● DIRECTIONS FOR THIS TASK: Reproduce, character for character, the lines running from the start of the records through the line that contains "position 1: 1 -> 6", both ends included.

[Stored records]
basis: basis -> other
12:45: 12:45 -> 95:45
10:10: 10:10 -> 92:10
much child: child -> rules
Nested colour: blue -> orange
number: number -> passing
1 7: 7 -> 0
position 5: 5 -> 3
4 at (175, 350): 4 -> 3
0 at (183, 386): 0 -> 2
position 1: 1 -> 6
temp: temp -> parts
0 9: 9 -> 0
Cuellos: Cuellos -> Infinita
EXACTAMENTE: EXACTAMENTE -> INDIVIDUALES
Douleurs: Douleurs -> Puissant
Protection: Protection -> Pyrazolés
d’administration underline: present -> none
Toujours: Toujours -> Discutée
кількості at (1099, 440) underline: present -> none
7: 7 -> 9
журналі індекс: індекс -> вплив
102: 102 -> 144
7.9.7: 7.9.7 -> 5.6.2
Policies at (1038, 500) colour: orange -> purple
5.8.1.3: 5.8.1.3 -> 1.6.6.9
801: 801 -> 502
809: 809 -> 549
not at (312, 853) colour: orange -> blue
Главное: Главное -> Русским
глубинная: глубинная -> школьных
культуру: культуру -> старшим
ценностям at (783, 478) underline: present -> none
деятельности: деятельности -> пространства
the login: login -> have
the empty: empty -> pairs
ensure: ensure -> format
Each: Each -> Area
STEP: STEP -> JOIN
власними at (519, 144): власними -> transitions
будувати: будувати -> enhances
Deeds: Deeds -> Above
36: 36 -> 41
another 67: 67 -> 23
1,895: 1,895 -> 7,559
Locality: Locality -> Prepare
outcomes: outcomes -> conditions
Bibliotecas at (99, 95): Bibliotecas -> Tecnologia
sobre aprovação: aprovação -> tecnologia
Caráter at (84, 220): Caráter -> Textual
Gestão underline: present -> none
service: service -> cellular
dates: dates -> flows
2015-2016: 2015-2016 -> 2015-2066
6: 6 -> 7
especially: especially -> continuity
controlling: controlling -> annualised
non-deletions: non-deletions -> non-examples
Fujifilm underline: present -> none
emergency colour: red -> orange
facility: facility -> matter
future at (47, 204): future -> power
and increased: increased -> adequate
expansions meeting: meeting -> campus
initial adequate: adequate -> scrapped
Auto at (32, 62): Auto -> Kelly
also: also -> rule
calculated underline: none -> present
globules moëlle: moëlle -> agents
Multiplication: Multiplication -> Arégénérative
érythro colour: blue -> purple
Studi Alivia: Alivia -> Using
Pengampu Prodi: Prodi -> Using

● REPLY TO THE EXERCISE:
basis: basis -> other
12:45: 12:45 -> 95:45
10:10: 10:10 -> 92:10
much child: child -> rules
Nested colour: blue -> orange
number: number -> passing
1 7: 7 -> 0
position 5: 5 -> 3
4 at (175, 350): 4 -> 3
0 at (183, 386): 0 -> 2
position 1: 1 -> 6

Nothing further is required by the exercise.